Nous échangeâmes quelques mots avec Gwendal avant que Julien ne revienne avec deux bonnes assiettes de soupes, de la charcuterie, du pain et du fromage. Nous mangeâmes avec appétit, et au milieu du repas, je me levais pour prendre mes herbes afin de me soigner. Avec soin, je préparais ma décoction puis la bu d’une seul traite avant de reprendre le repas. Une fois celui-ci finit, Julian nous montrant la chambre que Gwen et moi allions partager, puis je laissais à Gwendal le temps de déballer ses affaires, pendant que j’allais me laver. Je savourais le plaisir de pouvoir prendre une vrai douche chaude, ayant de me frictionner vigoureusement avec une serviette. Je refis mon pansement, puis après avoir enfilé un bas de pyjama que Julien m’avait prêté, je filais dans la chambre prévenir Gwen que la salle de bain était libre. Sans hésiter, une fois qu’il fut partit, je pris place sous les draps, afin de me réchauffer. Le sommeil ne tarderait pas à me gagner ce soir. Ce ne fut qu’au bout d’une bonne demi-heure que Gwendal revint avec un pyjama complet et éteignant la lumière, il vint se coucher dans le même lit que moi, bien à l’opposé de peur que je ne l’approche.

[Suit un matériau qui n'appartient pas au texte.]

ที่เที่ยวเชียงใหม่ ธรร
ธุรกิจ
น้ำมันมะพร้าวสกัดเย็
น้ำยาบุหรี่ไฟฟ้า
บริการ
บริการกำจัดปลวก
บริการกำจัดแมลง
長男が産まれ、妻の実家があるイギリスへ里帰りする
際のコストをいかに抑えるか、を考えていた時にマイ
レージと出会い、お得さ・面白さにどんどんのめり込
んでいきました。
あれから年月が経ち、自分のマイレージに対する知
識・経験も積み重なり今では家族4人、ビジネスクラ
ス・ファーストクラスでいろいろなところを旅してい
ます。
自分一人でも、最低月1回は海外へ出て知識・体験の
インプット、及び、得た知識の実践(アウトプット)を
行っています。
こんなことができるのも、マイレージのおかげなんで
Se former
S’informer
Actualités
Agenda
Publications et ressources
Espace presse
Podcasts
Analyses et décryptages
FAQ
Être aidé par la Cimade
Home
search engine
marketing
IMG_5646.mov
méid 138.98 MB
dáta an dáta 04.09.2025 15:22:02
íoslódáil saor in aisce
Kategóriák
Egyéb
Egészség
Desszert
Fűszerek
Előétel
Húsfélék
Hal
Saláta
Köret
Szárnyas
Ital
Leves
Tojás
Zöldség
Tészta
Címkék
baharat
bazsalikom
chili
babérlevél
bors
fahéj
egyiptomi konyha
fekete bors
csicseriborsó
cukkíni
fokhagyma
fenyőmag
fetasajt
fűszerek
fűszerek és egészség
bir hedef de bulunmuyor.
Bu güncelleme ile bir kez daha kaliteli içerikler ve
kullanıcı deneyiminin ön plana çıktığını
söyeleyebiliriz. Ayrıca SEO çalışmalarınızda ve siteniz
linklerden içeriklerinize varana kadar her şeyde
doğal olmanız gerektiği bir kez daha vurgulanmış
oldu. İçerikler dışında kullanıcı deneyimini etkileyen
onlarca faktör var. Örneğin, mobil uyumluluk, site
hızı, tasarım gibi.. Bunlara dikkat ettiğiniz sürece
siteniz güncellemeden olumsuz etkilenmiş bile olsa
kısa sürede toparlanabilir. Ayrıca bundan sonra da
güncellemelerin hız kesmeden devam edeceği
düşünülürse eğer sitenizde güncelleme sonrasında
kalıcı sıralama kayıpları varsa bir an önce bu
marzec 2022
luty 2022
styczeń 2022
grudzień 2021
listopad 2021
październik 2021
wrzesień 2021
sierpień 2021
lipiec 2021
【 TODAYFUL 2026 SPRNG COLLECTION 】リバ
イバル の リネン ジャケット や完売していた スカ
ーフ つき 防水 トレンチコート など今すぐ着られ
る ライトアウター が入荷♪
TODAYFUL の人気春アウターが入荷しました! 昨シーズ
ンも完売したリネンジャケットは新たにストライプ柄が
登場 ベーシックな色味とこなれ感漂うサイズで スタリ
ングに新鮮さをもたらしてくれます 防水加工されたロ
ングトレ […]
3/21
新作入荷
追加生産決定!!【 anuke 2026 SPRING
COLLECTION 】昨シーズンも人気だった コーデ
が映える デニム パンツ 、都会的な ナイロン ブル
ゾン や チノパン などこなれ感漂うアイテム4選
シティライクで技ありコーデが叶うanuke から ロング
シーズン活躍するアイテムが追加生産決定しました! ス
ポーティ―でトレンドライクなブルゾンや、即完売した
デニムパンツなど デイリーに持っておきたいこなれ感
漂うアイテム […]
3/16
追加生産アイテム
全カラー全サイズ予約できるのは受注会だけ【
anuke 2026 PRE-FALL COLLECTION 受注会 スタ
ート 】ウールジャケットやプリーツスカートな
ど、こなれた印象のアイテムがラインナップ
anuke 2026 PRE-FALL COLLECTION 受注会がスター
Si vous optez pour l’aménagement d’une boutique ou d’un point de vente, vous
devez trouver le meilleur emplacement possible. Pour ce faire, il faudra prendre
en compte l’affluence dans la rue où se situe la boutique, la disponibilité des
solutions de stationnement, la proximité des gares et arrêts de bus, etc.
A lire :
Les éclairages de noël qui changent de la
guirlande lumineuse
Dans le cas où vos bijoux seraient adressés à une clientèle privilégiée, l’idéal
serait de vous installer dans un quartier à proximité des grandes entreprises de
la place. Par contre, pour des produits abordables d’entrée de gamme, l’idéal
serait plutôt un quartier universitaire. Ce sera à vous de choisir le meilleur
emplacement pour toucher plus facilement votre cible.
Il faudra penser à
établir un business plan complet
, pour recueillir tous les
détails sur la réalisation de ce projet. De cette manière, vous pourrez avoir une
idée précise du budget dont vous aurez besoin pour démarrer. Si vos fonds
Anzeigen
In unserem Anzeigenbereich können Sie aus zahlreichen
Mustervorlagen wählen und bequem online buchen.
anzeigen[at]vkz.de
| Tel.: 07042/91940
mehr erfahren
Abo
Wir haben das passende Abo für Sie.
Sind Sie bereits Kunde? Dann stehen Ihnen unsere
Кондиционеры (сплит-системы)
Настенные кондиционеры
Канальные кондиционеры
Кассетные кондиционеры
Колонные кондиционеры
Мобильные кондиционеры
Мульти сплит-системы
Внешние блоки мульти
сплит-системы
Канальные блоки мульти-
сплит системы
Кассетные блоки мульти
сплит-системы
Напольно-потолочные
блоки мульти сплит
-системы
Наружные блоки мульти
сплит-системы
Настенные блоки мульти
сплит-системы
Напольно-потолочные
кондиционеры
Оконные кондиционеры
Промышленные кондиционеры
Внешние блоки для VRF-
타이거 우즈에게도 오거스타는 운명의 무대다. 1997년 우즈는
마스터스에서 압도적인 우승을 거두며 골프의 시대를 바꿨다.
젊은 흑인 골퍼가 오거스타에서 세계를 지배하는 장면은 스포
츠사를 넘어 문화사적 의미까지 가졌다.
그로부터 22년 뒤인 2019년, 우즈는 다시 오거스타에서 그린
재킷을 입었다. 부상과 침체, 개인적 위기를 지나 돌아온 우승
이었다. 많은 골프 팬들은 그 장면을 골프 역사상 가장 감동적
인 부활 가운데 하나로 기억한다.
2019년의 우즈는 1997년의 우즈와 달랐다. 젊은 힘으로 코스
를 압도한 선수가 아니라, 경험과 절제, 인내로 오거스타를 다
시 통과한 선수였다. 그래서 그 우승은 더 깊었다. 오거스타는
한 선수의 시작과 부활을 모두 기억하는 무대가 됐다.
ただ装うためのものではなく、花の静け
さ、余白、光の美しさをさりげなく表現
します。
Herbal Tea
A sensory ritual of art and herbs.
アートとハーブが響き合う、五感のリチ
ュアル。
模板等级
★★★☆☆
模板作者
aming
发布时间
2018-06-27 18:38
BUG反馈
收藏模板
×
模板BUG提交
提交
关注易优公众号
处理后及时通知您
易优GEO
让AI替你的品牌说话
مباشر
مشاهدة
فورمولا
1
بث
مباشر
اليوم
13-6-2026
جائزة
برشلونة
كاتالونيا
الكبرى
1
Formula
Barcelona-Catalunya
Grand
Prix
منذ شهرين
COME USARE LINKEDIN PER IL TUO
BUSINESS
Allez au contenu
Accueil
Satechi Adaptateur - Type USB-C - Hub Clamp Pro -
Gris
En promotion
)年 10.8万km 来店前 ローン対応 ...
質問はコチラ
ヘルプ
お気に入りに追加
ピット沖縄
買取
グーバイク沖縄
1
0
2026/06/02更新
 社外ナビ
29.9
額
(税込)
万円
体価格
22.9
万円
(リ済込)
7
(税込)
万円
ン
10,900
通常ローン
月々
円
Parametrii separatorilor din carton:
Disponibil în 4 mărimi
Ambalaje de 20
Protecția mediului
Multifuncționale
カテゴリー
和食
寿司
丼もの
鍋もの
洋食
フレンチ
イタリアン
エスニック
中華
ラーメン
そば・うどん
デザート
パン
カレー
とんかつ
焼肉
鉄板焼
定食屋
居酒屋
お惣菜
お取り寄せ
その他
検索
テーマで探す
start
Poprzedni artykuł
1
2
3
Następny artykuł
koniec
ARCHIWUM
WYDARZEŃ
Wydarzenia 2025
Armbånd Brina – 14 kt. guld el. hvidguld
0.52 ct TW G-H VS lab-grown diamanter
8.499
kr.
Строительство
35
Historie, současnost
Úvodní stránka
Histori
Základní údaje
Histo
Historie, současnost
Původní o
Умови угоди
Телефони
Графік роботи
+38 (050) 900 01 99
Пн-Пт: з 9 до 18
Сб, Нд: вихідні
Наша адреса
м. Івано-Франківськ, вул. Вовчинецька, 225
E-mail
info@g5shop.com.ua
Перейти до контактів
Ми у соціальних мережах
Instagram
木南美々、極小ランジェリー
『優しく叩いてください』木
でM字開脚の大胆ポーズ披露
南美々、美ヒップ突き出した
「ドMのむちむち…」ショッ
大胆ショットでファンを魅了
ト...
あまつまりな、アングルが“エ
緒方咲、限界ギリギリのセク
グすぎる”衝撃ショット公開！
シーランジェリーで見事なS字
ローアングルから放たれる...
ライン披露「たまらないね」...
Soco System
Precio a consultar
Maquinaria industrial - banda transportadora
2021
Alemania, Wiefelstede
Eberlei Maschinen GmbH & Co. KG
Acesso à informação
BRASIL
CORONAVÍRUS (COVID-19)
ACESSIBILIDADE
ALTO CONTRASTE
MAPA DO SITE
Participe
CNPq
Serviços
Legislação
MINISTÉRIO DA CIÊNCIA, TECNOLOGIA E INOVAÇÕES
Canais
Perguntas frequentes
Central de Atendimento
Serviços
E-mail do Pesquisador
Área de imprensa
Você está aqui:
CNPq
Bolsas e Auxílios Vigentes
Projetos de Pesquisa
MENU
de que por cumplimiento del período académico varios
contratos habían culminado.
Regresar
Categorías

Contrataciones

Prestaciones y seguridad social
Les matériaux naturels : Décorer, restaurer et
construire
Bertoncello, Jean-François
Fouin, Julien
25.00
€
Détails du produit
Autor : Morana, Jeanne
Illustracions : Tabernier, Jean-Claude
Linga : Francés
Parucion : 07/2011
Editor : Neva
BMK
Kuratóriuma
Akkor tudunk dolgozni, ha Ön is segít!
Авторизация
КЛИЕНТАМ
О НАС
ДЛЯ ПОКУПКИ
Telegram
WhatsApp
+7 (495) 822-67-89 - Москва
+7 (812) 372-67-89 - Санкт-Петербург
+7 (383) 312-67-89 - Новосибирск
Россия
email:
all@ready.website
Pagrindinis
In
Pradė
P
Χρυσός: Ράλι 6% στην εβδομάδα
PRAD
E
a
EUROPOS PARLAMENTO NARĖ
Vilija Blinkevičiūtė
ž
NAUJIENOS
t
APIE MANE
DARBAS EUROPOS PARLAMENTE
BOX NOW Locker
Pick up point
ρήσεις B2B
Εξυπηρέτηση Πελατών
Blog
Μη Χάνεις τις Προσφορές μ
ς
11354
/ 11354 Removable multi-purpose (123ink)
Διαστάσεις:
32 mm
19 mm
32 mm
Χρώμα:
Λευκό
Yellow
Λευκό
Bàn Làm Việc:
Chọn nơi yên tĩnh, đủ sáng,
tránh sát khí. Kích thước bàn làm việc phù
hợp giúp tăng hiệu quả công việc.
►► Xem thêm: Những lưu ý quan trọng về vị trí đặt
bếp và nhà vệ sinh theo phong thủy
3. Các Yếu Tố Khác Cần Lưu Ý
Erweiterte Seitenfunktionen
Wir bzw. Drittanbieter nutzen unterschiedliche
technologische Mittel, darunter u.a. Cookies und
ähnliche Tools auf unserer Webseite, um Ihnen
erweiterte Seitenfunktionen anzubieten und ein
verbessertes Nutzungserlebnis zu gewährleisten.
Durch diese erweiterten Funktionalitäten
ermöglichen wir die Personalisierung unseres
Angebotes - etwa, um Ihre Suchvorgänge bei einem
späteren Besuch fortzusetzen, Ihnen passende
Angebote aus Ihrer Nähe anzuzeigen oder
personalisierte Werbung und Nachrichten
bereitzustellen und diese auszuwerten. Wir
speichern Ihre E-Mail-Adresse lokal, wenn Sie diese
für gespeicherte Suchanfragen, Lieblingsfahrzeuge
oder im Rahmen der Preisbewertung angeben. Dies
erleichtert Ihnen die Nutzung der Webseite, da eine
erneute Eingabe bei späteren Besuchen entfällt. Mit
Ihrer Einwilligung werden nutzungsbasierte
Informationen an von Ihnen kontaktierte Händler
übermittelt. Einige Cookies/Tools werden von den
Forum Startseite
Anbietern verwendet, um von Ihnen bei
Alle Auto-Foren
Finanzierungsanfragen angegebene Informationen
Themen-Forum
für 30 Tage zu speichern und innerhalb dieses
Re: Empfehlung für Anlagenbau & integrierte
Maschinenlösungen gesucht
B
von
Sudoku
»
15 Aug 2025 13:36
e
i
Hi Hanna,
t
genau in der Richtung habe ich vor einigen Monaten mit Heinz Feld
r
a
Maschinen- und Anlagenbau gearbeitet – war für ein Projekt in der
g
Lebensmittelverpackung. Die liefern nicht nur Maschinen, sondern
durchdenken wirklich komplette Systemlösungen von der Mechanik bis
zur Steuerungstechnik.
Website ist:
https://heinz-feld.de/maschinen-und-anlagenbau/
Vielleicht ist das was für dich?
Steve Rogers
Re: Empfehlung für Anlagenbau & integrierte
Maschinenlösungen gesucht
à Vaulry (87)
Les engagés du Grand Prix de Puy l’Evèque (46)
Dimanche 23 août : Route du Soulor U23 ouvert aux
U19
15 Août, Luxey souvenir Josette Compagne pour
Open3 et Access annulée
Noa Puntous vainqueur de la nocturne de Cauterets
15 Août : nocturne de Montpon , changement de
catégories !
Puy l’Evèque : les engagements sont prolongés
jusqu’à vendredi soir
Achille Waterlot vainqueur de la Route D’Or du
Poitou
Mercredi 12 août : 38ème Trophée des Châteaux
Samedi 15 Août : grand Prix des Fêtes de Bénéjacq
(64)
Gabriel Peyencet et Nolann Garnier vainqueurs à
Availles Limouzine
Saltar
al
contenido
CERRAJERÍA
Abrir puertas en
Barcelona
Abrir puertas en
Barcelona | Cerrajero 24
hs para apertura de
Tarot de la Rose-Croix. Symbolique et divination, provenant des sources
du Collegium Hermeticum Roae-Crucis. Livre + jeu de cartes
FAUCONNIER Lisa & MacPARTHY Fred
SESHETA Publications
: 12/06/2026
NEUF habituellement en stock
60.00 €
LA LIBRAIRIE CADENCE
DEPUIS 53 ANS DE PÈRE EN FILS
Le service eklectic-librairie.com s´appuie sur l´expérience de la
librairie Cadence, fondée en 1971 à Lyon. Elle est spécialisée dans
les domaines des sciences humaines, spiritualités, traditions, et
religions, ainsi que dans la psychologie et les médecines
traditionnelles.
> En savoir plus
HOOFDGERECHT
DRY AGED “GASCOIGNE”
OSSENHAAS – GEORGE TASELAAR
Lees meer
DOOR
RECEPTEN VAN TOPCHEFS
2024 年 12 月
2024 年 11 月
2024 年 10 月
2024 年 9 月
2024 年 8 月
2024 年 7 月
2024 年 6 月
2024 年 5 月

-               Tu est bien installé ? Ca va ? Tu a passé une bonne soirée ? Me risquais-je à lui demander.
-               Hn, me répondit-il simplement, apparemment trop fatigué pour en dire plus.
-               Bonne nuit Gwen, soufflais-je alors.
-               ‘nuit, ne dit-il.
A peine eussè-je fermé les yeux que je m’endormis, sachant pertinemment qu’une journée chargée m’attendais demain. Heureusement, le sommeil fut cette fois bien trop lourd pour parvenir à me ramener dans le passé, passé que chaque jour je tentais de quitter à jamais.